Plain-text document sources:
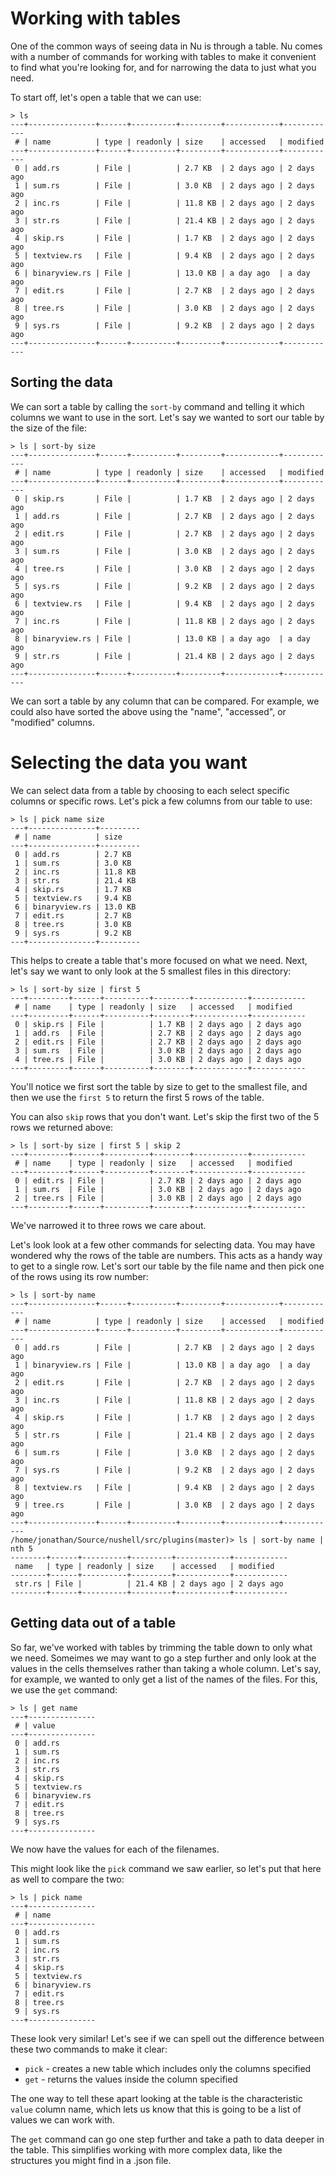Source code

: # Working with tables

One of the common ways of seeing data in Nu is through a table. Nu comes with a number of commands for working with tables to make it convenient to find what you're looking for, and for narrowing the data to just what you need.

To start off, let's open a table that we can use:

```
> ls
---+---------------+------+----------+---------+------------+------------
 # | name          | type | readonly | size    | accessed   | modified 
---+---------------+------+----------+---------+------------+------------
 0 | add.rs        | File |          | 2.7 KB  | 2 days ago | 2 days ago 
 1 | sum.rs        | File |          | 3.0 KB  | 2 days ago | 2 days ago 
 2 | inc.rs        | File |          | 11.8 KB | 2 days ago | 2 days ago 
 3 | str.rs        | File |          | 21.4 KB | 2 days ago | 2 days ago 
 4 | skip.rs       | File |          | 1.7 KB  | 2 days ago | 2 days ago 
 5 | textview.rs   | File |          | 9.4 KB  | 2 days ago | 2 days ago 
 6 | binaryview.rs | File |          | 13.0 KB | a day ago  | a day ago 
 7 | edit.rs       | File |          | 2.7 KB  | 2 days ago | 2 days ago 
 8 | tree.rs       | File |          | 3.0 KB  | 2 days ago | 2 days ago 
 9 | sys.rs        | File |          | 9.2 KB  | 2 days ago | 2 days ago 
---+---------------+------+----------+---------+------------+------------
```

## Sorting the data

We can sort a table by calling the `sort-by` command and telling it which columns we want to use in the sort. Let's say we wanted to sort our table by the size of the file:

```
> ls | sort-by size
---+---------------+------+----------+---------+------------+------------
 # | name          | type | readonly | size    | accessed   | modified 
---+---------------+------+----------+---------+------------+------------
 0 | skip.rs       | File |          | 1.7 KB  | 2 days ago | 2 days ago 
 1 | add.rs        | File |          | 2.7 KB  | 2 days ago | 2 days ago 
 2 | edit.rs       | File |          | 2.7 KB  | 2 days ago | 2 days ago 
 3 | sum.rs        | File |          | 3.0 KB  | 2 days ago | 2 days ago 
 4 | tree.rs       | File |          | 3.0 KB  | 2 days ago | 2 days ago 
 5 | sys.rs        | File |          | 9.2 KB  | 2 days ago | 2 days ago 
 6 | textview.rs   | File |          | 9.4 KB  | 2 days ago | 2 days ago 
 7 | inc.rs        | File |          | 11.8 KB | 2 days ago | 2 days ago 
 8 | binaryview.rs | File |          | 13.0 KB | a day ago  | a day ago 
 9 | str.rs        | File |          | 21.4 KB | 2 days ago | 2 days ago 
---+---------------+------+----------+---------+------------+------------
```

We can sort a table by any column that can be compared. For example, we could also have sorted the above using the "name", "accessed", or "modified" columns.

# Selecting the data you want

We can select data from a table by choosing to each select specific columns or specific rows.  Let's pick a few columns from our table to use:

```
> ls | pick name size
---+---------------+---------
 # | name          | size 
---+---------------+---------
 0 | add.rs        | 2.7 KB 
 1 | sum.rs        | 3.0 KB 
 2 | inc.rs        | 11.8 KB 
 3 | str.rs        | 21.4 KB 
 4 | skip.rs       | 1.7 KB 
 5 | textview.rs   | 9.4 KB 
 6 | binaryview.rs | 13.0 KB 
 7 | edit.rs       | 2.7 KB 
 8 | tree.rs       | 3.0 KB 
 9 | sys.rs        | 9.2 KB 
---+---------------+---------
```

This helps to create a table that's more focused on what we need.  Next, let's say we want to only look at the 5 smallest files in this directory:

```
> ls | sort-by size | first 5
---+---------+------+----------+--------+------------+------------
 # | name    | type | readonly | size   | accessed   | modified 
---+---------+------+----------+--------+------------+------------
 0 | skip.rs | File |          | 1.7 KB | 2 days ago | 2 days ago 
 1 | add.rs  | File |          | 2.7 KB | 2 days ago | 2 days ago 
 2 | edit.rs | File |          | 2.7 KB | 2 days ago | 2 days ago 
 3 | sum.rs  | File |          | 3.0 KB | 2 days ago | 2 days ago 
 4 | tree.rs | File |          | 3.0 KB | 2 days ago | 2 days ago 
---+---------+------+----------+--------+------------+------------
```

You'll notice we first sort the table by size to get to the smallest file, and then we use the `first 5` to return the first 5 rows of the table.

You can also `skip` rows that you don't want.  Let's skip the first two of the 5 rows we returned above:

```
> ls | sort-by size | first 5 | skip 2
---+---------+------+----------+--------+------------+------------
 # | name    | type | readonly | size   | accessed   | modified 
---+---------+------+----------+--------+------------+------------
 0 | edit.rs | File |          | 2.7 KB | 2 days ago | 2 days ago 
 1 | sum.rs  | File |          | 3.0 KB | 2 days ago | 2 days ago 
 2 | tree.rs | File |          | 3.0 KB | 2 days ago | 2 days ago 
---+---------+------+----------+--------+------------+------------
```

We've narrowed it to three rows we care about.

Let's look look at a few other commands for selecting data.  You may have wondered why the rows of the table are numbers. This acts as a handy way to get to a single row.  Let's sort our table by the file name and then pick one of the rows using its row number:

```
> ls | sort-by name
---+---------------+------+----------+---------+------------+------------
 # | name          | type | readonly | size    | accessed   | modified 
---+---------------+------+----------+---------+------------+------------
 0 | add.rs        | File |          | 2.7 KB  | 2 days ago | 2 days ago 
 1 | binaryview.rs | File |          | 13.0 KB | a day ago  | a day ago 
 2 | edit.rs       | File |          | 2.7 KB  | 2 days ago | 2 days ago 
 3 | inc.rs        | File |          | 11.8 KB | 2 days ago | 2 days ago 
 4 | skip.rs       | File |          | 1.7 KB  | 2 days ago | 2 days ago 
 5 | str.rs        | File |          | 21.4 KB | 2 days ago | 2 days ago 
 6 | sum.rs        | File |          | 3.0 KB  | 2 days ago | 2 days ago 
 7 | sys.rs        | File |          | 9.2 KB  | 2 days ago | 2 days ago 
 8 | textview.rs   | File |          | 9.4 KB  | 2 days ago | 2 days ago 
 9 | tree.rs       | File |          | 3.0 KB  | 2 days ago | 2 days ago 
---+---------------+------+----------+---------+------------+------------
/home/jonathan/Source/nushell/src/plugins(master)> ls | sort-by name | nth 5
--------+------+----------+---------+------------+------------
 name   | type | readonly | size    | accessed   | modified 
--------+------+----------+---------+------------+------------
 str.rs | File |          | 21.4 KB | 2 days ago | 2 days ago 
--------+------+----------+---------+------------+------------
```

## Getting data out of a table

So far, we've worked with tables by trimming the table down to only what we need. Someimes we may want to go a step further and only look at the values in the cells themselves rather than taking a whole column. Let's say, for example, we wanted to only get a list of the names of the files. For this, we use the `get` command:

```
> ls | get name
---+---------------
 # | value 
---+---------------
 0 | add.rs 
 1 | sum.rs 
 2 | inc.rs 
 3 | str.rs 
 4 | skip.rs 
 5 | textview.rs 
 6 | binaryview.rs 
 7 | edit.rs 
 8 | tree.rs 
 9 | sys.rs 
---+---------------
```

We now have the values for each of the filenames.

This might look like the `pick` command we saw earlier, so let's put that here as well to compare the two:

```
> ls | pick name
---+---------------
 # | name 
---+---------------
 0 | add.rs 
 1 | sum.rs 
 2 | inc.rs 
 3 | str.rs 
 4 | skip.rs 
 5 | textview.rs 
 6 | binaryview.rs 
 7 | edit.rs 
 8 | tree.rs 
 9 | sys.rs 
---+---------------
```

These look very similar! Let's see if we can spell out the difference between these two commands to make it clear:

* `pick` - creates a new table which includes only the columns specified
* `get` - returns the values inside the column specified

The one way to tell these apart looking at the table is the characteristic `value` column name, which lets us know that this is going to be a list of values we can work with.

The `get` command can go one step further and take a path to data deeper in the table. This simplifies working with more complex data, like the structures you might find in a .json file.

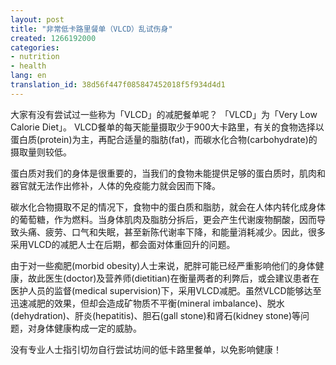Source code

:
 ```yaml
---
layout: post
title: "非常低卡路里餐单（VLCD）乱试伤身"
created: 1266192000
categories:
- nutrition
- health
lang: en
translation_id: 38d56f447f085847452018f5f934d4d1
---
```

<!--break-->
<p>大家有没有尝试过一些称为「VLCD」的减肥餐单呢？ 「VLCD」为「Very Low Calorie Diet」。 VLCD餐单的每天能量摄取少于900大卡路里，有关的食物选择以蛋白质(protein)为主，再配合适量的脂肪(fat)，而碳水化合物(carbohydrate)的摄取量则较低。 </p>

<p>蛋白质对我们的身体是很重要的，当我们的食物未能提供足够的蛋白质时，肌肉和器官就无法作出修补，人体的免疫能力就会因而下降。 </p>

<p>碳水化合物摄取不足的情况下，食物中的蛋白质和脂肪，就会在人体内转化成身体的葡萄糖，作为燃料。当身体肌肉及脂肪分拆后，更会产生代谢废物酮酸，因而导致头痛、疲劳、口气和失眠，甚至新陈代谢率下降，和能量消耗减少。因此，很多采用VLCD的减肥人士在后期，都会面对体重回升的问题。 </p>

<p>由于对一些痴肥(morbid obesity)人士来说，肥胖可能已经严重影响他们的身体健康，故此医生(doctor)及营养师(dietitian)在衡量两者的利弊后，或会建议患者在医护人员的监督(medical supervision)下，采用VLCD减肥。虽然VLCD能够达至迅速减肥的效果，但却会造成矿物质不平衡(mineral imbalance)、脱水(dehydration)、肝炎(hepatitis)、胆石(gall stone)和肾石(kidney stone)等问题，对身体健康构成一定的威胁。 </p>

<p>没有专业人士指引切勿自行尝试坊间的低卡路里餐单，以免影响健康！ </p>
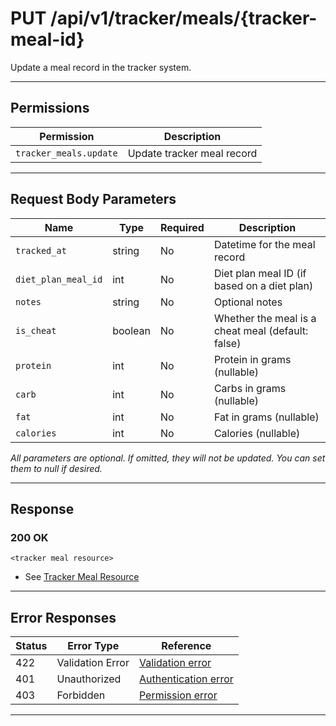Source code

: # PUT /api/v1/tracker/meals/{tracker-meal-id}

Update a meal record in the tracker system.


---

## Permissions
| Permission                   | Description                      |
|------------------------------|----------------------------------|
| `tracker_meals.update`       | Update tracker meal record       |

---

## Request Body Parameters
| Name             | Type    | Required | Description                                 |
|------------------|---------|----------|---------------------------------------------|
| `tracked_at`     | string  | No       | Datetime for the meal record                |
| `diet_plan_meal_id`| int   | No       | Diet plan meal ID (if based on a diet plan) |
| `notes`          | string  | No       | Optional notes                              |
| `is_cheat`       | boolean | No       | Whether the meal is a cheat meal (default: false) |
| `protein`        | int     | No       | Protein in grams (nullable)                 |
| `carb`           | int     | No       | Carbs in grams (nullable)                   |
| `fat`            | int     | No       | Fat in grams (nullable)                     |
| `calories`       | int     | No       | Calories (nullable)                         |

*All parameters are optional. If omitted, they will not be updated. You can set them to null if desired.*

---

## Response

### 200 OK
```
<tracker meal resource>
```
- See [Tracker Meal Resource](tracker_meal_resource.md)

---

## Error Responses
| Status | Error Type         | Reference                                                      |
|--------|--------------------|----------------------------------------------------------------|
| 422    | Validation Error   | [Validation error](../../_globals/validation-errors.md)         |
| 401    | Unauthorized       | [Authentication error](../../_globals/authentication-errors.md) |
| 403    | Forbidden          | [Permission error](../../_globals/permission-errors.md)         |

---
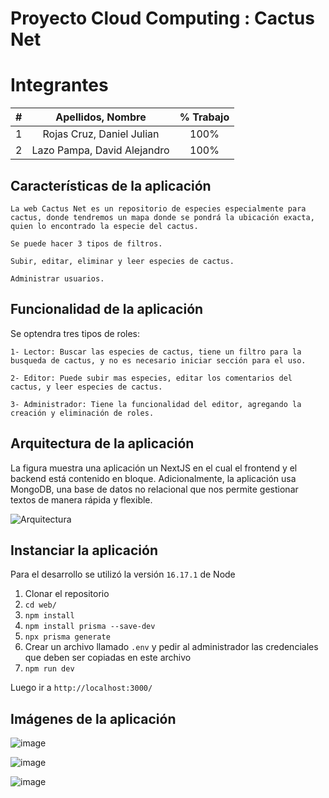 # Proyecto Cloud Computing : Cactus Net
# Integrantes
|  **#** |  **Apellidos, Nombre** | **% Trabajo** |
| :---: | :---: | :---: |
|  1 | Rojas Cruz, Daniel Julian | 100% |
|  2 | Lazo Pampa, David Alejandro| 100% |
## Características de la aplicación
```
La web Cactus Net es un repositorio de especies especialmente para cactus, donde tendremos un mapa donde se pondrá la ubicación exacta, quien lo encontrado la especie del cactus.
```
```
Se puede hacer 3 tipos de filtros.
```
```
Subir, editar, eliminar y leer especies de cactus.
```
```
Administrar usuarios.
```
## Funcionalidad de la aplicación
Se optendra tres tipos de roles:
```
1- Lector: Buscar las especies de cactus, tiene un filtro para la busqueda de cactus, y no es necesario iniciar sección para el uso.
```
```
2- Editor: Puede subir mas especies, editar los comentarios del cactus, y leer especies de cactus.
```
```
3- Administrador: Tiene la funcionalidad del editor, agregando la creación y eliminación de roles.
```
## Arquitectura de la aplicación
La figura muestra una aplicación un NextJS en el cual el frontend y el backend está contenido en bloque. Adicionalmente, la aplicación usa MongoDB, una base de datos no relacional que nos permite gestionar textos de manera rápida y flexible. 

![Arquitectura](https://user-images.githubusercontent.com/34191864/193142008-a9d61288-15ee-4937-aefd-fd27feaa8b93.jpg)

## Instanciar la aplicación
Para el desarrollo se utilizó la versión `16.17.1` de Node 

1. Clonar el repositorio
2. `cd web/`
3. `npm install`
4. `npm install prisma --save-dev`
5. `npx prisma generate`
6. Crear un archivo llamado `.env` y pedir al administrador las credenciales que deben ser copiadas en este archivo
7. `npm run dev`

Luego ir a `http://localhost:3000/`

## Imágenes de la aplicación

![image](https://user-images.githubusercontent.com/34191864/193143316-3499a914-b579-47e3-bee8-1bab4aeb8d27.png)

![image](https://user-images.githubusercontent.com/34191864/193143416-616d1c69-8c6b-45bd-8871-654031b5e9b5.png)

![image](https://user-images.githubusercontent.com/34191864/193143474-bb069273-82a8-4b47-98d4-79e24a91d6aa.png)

▶ Work request
Where a line of the data contains the string "further", include it in a count, and state that count alone.

▶ Solution to this problem
2